Laut Finanzministerium sind gesetzliche Einschränkungen denkbar. Experten waren jedoch von zu strengen Verboten. Die meisten Institute haben interne Regeln, die sind aber oft mangelhaft.
Wien. Nach den riskanten Wertpapiergeschäften der Bundesfinanzierungsagentur (ÖBFA), bei der laut Rechnungshof Verluste von bis zu 617 Mio. Euro drohen, spricht Finanzminister Josef Pröll (ÖVP) ein Machtwort: Der Minister erklärte am Donnerstag, dass es künftig keine risikoreichen Veranlagungen von Steuergeldern mehr geben darf. „Ich werde dafür Sorge tragen, dass Risikospekulationen mit Steuergeldern keinen Platz mehr haben im öffentlichen Bereich“, sagte Pröll im ORF. Das gelte nicht nur für den Bund, sondern auch für Länder, Gemeinden und staatsnahe Firmen. Gesetzliche Regelungen sind denkbar.
Wie es im Finanzministerium heißt, sollen darüber nicht nur Gespräche mit der Opposition, sondern auch mit anderen Ressorts wie dem Infrastrukturministerium wegen ÖBB und Asfinag geführt werden. Die Sozialdemokraten und alle Oppositionsparteien signalisierten Zustimmung. Dennoch warnen Experten vor allzu strengen Verboten. „Das würde bedeuten, dass man das Geld nur noch auf ein Sparbuch legen kann und sich mit einem Zinssatz von aktuell einem Prozent zufriedengibt“, meint Stefan Zapotocky, Kapitalmarktexperte und ehemaliger Börsenchef, im „Presse“-Gespräch. „Wenn eine Bank einen Kredit vergibt, besteht ebenfalls ein Risiko“, so Zapotocky. Es wäre falsch, jetzt alle riskanten Transaktionen als Spekulationsgeschäfte zu verteufeln. Bei einer Verschärfung der Rahmenbedingungen sollte nicht das Kind mit dem Bade ausgeschüttet werden.
Aktuell gibt es keine gesetzlichen Vorschriften, wie Bundesländer, Gemeinden oder staatsnahe Firmen ihr Geld veranlagen dürfen. Die meisten Institutionen haben zwar interne Regeln, doch diese sind oft mangelhaft. Der Rechnungshof hatte etwa kritisiert, dass es bei der ÖBFA, die für das Schuldenmanagement des Staates verantwortlich ist, keine adäquate Risikostreuung gab. Auch Krisentests seien unterlassen worden.
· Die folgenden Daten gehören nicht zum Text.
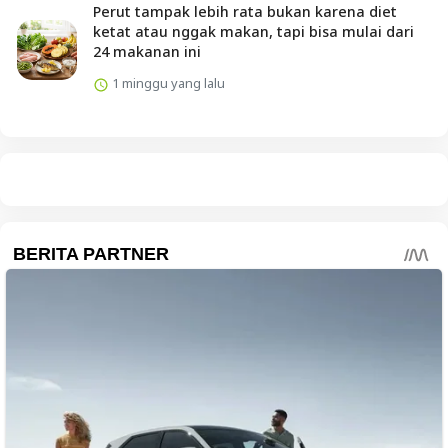
Perut tampak lebih rata bukan karena diet
ketat atau nggak makan, tapi bisa mulai dari
24 makanan ini
1 minggu yang lalu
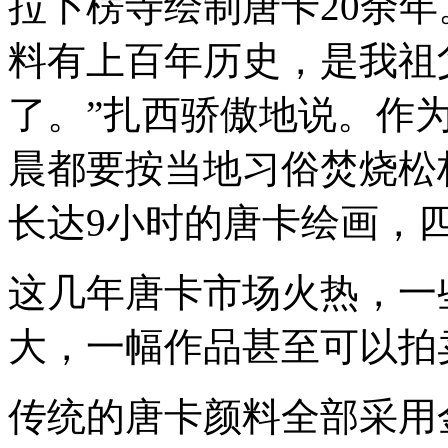
拉卜楞寺绘制唐卡20余
料有上百年历史，是我祖
了。”扎西骄傲地说。作
晨都要按当地习俗焚烧松
长达9小时的唐卡绘画，
这几年唐卡市场火热，一
大，一幅作品甚至可以拍
传统的唐卡颜料全部采用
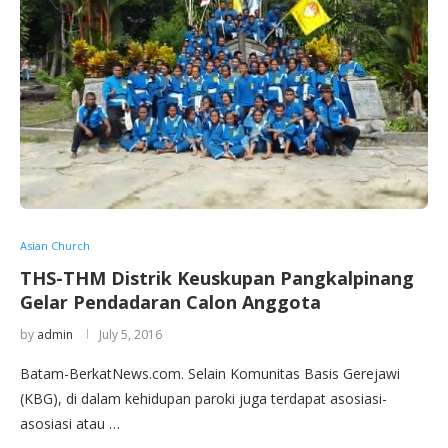
Asian Church
THS-THM Distrik Keuskupan Pangkalpinang
Gelar Pendadaran Calon Anggota
by
admin
July 5, 2016
Batam-BerkatNews.com. Selain Komunitas Basis Gerejawi
(KBG), di dalam kehidupan paroki juga terdapat asosiasi-
asosiasi atau …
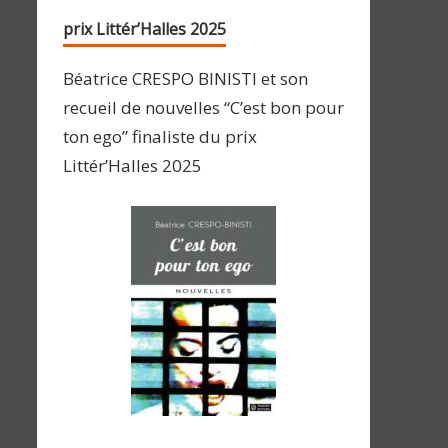
prix Littér’Halles 2025
Béatrice CRESPO BINISTI et son
recueil de nouvelles “C’est bon pour
ton ego” finaliste du prix
Littér’Halles 2025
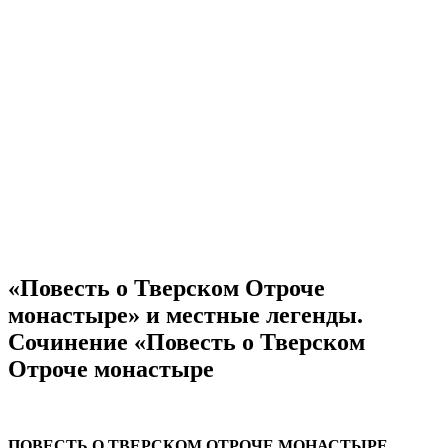
«Повесть о Тверском Отроче
монастыре» и местные легенды.
Cочинение «Повесть о Тверском
Отроче монастыре
ПОВЕСТЬ О ТВЕРСКОМ ОТРОЧЕ МОНАСТЫРЕ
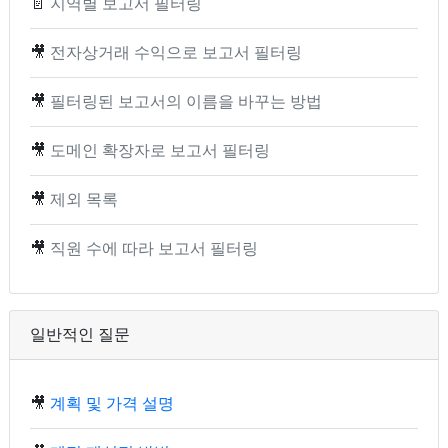
📄
지역별 보고서 필터링
🎥
전자상거래 수익으로 보고서 필터링
🎥
필터링된 보고서의 이름을 바꾸는 방법
🎥
도메인 확장자로 보고서 필터링
🎥
제외 목록
🎥
직원 수에 따라 보고서 필터링
일반적인 질문
🎥
계획 및 가격 설명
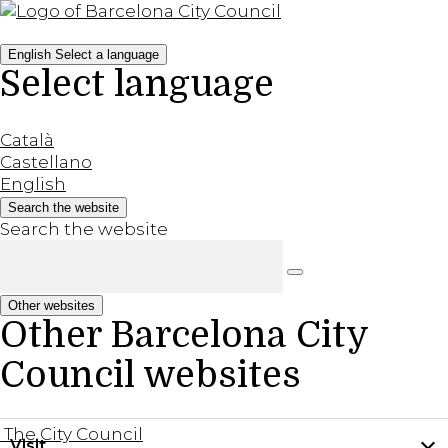
English
Select a language
Select language
Català
Castellano
English
Search the website
Search the website
Other websites
Other Barcelona City
Council websites
The City Council
Visit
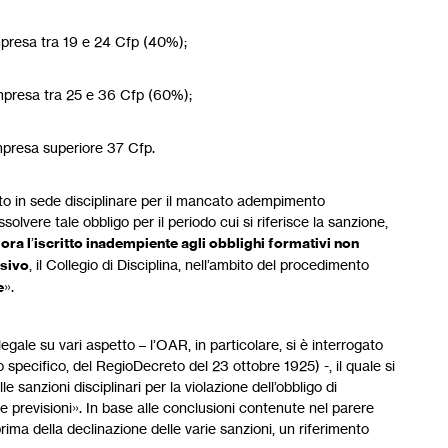
presa tra 19 e 24 Cfp (40%);
mpresa tra 25 e 36 Cfp (60%);
mpresa superiore 37 Cfp.
nato in sede disciplinare per il mancato adempimento
vere tale obbligo per il periodo cui si riferisce la sanzione,
ora l
’
iscritto inadempiente agli obblighi formativi non
ssivo
, il Collegio di Disciplina, nell’ambito del procedimento
e
».
gale su vari aspetto – l’OAR, in particolare, si è interrogato
 specifico, del RegioDecreto del 23 ottobre 1925) -, il quale si
le sanzioni disciplinari per la violazione dell’obbligo di
ve previsioni». In base alle conclusioni contenute nel parere
, prima della declinazione delle varie sanzioni, un riferimento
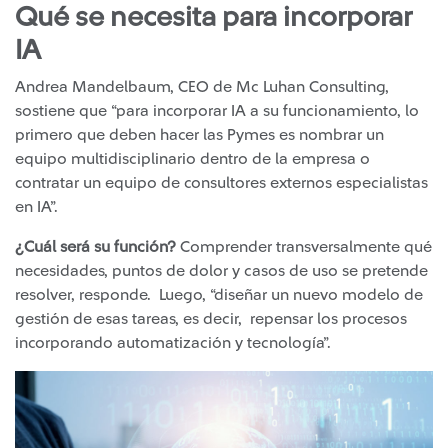
Qué se necesita para incorporar
IA
Andrea Mandelbaum, CEO de Mc Luhan Consulting,
sostiene que “para incorporar IA a su funcionamiento, lo
primero que deben hacer las Pymes es nombrar un
equipo multidisciplinario dentro de la empresa o
contratar un equipo de consultores externos especialistas
en IA”.
¿Cuál será su función?
Comprender transversalmente qué
necesidades, puntos de dolor y casos de uso se pretende
resolver, responde. Luego, “diseñar un nuevo modelo de
gestión de esas tareas, es decir, repensar los procesos
incorporando automatización y tecnología”.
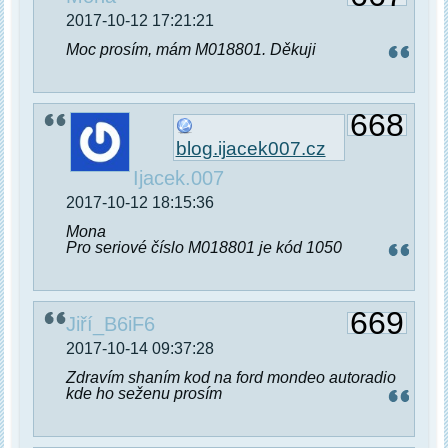
2017-10-12 17:21:21
Moc prosím, mám M018801. Děkuji
668
blog.ijacek007.cz
Ijacek.007
2017-10-12 18:15:36
Mona
Pro seriové číslo M018801 je kód 1050
669
Jiří_B6iF6
2017-10-14 09:37:28
Zdravím shaním kod na ford mondeo autoradio
kde ho seženu prosím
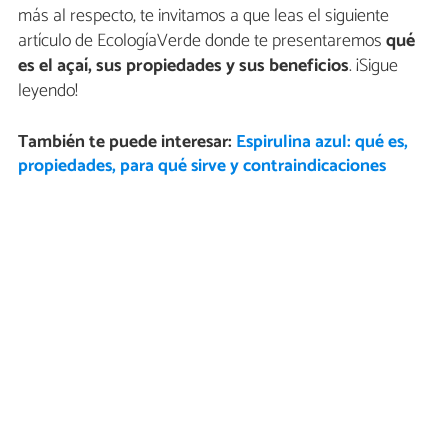
más al respecto, te invitamos a que leas el siguiente
artículo de EcologíaVerde donde te presentaremos
qué
es el açaí, sus propiedades y sus beneficios
. ¡Sigue
leyendo!
También te puede interesar:
Espirulina azul: qué es,
propiedades, para qué sirve y contraindicaciones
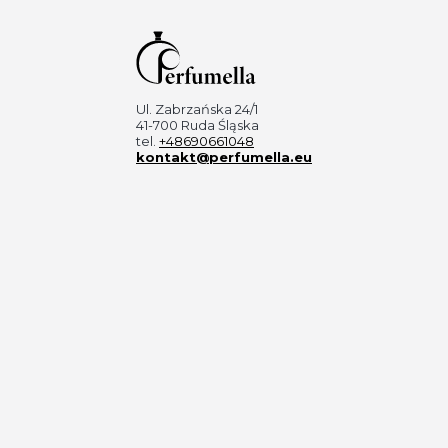
Ul. Zabrzańska 24/1
41-700 Ruda Śląska
tel.
+48690661048
kontakt@perfumella.eu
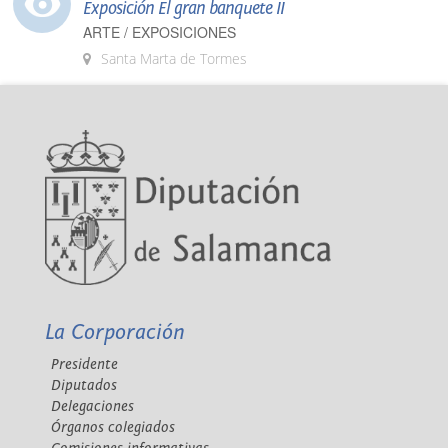
Exposición El gran banquete II
ARTE / EXPOSICIONES
Santa Marta de Tormes
La Corporación
Presidente
Diputados
Delegaciones
Órganos colegiados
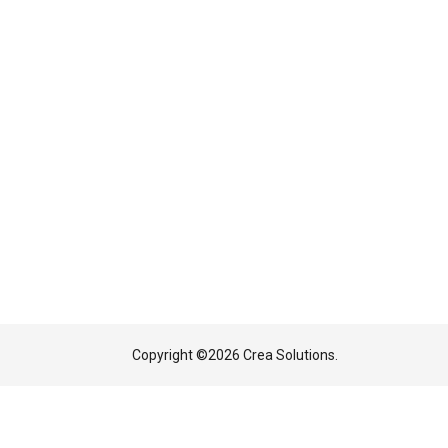
Copyright ©
2026 Crea Solutions.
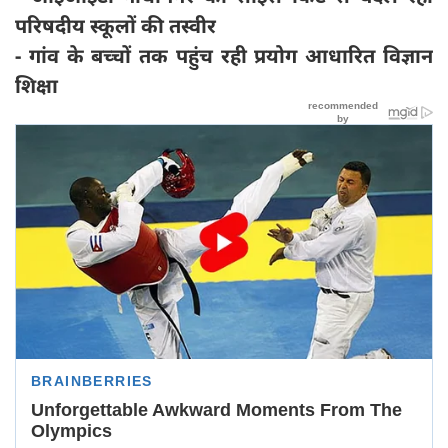
परिषदीय स्कूलों की तस्वीर
- गांव के बच्चों तक पहुंच रही प्रयोग आधारित विज्ञान
शिक्षा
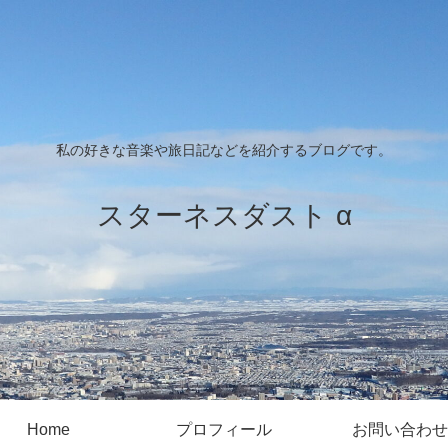
私の好きな音楽や旅日記などを紹介するブログです。
スターネスダスト α
Home
プロフィール
お問い合わせ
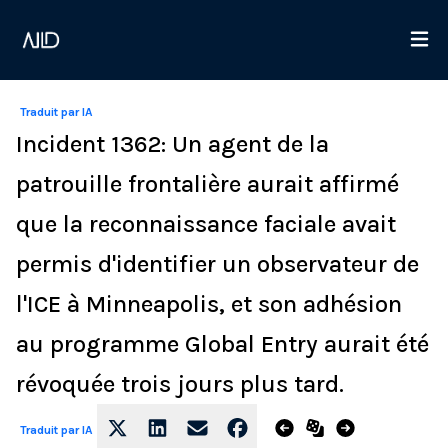
Traduit par IA
Incident 1362: Un agent de la
patrouille frontalière aurait affirmé
que la reconnaissance faciale avait
permis d'identifier un observateur de
l'ICE à Minneapolis, et son adhésion
au programme Global Entry aurait été
révoquée trois jours plus tard.
Traduit par IA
Im Aufsichtsrat der Agentur saßen zur Zeit der vom Rechnungshof besonders kritisierten Veranlagung des Jahres 2007 unter anderen Bernhard Felderer (IHS-Chef und Vorsitzender des Staatsschuldenausschusses) sowie Josef Zechner (Professor an der Wirtschaftsuniversität Wien). Beide wollten sich dazu auf „Presse“-Anfrage nicht äußern. Sie verwiesen auf ihre Geheimhaltungspflicht.
Aufsichtsräte waren informiert
„Die Aufsichtsräte wussten Bescheid“, sagte Gerhard Steger, Sektionschef im Finanzministerium und ÖBFA-Aufsichtsratschef. Er habe auch den damaligen Finanzminister, Wilhelm Molterer (ÖVP), zeitnah über die Causa informiert. „Die vom Immobilienmarkt ausgehende Finanzmarktkrise stellte die ÖBFA vor eine völlig neue Situation“, erklärte Molterer zu Angriffen der Sozialdemokraten, die ihm „Casinomanier“ vorwerfen. Nach Erkennen der dramatischen Entwicklung habe er, so Molterer, die Agentur angewiesen, die entsprechenden Veranlagungen zu stoppen. „Weiters erfolgte ohne Verzögerung eine umfassende Information des Rechnungshofs.“
Im Gegensatz zum Rechnungshof beziffert Martha Oberndorfer, seit dem Vorjahr Geschäftsführerin der Finanzierungsagentur, das Verlustpotenzial aus den betroffenen Geschäften mit 380 Mio. Euro. „Dem steht aber ein realisierter Betrag von Kassenveranlagungen in Höhe von 685 Millionen Euro gegenüber.“
Auf einen Blick
■Laut Finanzminister Josef Pröll soll es für Risikospekulationen mit Steuergeldern künftig keinen Platz mehr geben. Personelle Konsequenzen wegen der ÖBFA-Affäre lehnt der Minister ab.